→ EXERCISE TASK
Please turn these lines into a numbered list, skipping any blank lines and leaving out the pictures.

[Data records]
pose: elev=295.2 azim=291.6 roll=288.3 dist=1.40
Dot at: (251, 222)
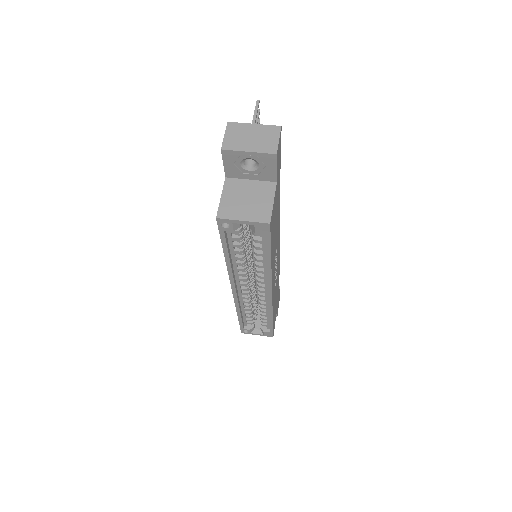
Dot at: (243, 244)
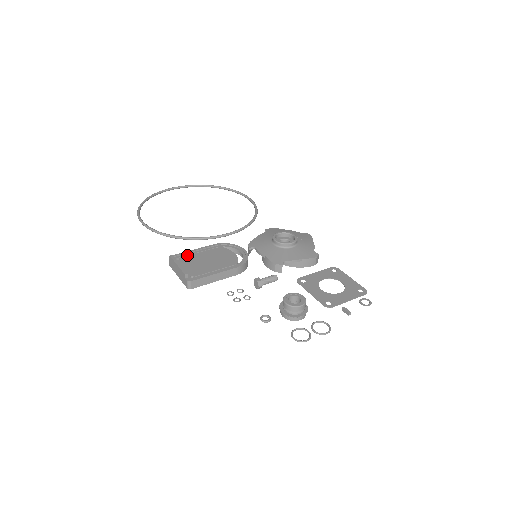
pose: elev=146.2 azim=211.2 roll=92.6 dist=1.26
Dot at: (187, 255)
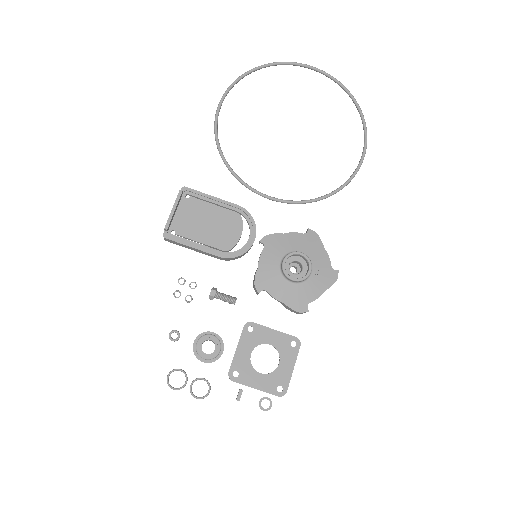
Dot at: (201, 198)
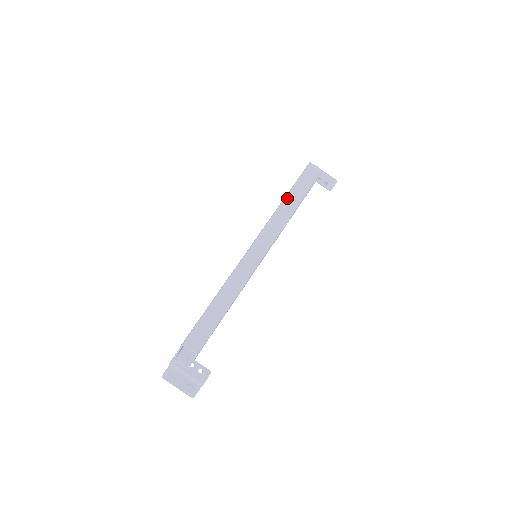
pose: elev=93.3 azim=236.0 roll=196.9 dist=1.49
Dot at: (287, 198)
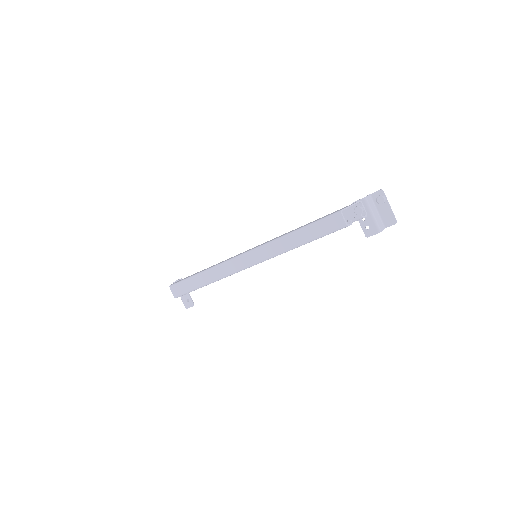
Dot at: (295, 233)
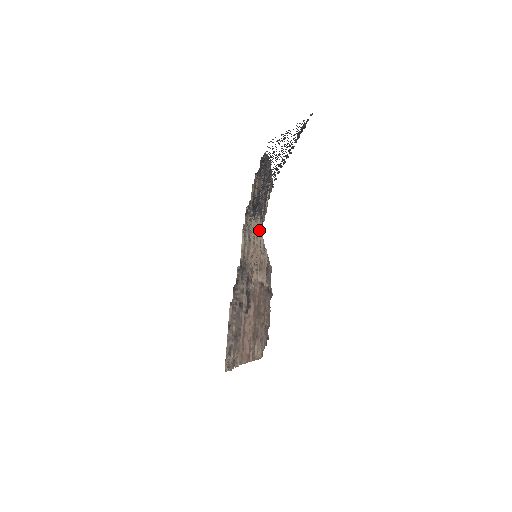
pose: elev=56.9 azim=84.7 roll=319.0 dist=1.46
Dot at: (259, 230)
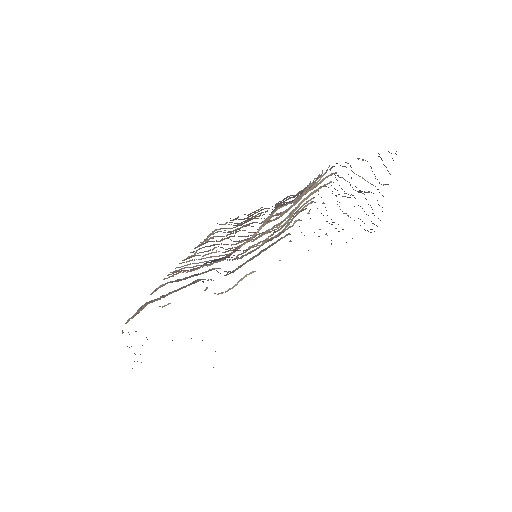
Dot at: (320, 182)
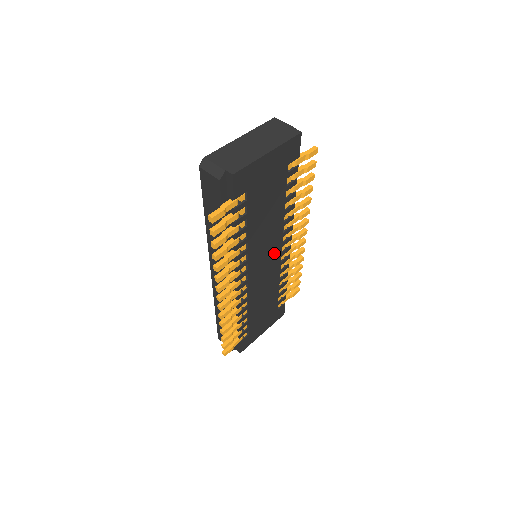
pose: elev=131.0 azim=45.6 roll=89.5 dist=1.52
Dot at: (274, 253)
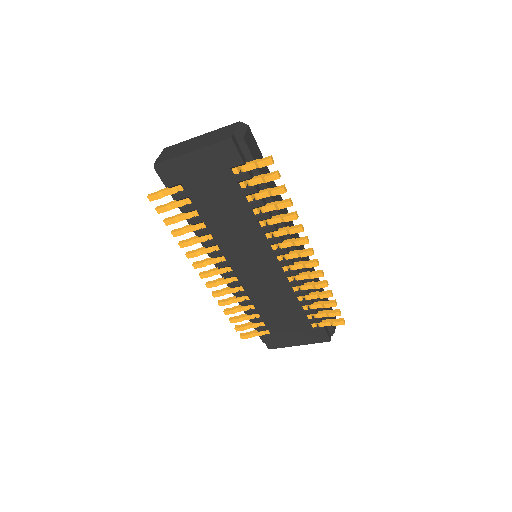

→ EXPECTED ANSWER
1. pose: elev=295.2 azim=291.6 roll=288.3 dist=1.40
2. Dot at: (251, 222)
3. Dot at: (243, 244)
4. pose: elev=146.2 azim=211.2 roll=92.6 dist=1.26
5. Dot at: (187, 255)
6. Dot at: (201, 198)
7. pose: elev=93.3 azim=236.0 roll=196.9 dist=1.49
8. Dot at: (287, 198)
9. Dot at: (295, 233)
10. pose: elev=56.9 azim=84.7 roll=319.0 dist=1.46
11. Dot at: (259, 230)
12. Dot at: (320, 182)
13. pose: elev=131.0 azim=45.6 roll=89.5 dist=1.52
14. Dot at: (274, 253)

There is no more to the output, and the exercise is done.